Excerpt to read:
There hasn’t been a cost-efficient way to provide deep levels of fund transparency, he said. “Upright has created a scalable way to do this, modelling more than 50,000 companies.”
Over the past seven years, the firm has developed a machine learning model to categorise products and services and connect the 250 million academic papers to discover causal statements. “The more scientific evidence of an impact, the more negative or positive the impact is going to be associated with that company,” Homanen explained.
The model is updated every quarter, and all investors and other clients receive a detailed summary of the latest changes in the methodology. Such changes could include inputting a million new academic papers, or it could be that Upright’s ability to understand the subtopics associated with physical diseases has become more granular due to increased internal expertise.
“My goal is to get academics on board,” said Homanen. “Academia hasn’t yet asked itself how we can automate showcasing what scientific consensus is with different use cases, so that we can better understand a company.”
Open access
Many new Upright clients are companies based in the EU looking to meet new requirements to disclose impact metrics under the Corporate Sustainability Reporting Directive.
“As more companies and investors need more data, Upright’s coverage increases fairly effortlessly because the information-gathering is automated,” explained Homanen. He believes that the coverage could easily reach 15 million companies, based on demand.
As a result of automation, it is possible to get the same benefits at the asset class level, according to Homanen. Upright has done this for thousands of funds, covering private equity, venture capital, company stocks, fixed income, and fund of funds.

What to produce:
Please continue the article above on Upright's automated impact modeling, starting after its final sentence about funds.

Exercise data:
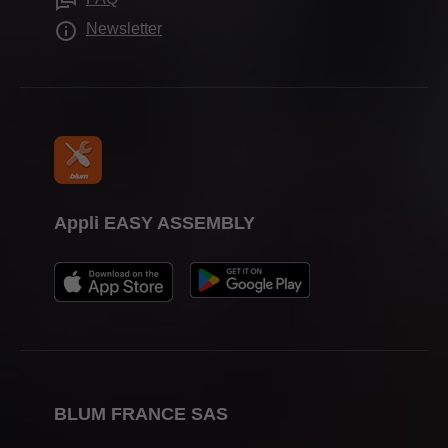
Newsletter
Appli EASY ASSEMBLY
BLUM FRANCE SAS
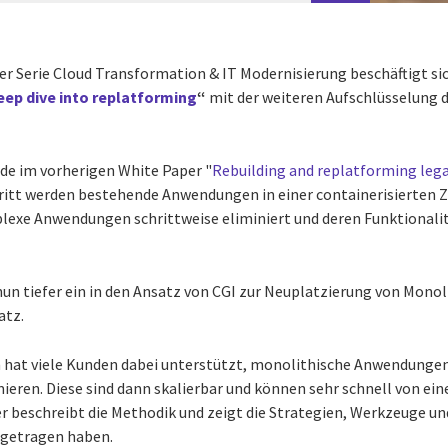
der Serie Cloud Transformation & IT Modernisierung beschäftigt si
eep dive into replatforming
“
mit der weiteren Aufschlüsselung d
de im vorherigen White Paper "
Rebuilding and replatforming lega
hritt werden bestehende Anwendungen in einer containerisierten 
xe Anwendungen schrittweise eliminiert und deren Funktionalität
un tiefer ein in den Ansatz von CGI zur Neuplatzierung von Monol
atz.
hat viele Kunden dabei unterstützt, monolithische Anwendungen 
ren. Diese sind dann skalierbar und können sehr schnell von ei
er beschreibt die Methodik und zeigt die Strategien, Werkzeuge u
igetragen haben.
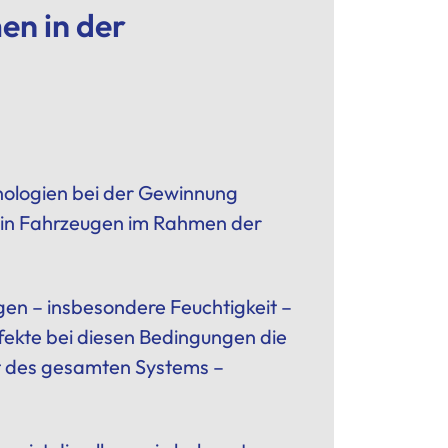
en in der
hnologien bei der Gewinnung
z in Fahrzeugen im Rahmen der
en – insbesondere Feuchtigkeit –
fekte bei diesen Bedingungen die
̈t des gesamten Systems –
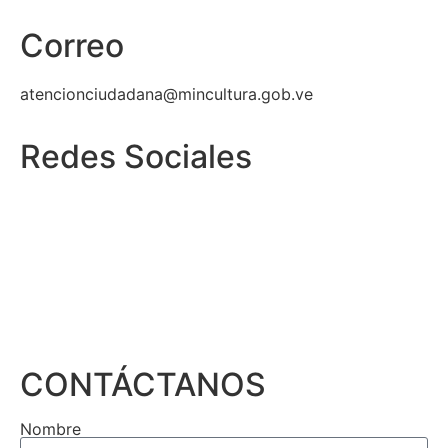
Correo
atencionciudadana@mincultura.gob.ve
Redes Sociales
CONTÁCTANOS
Nombre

Reply to the exercise:
“At the PRI, we always talked about different asset classes’ ESG data, each of which had their own challenges. With Upright’s universal methodology, we finally having the same data across all of these funds,” he said.
Homanen is currently assessing the value with investors. “My hypothesis is that this could help align a large institutional investor’s sustainability conversations internally because they can combine data across different funds. Then it is a conversation covering the whole impact of all its investments, instead of going asset class by asset class,” he explained.
To date, Upright has modelled the impact profile of 35,000 funds, which are currently only accessible for its client base. However, the plans are to make its entire fund coverage available during Q3 2024, i.e. including them in open access solutions.
“Everyone will have access to this information under the free-use policy. This is already the case for 10,000 company profiles, which are available on the Upright platform,” said Homanen.
In line with Upright’s mission is to increase access to impact data globally, he hopes the launch will enable a big leap forward in the ESG and sustainability space. “We believe that this will provide a significant boost to retail and institutional investors in understanding the impact of their holdings,” he added.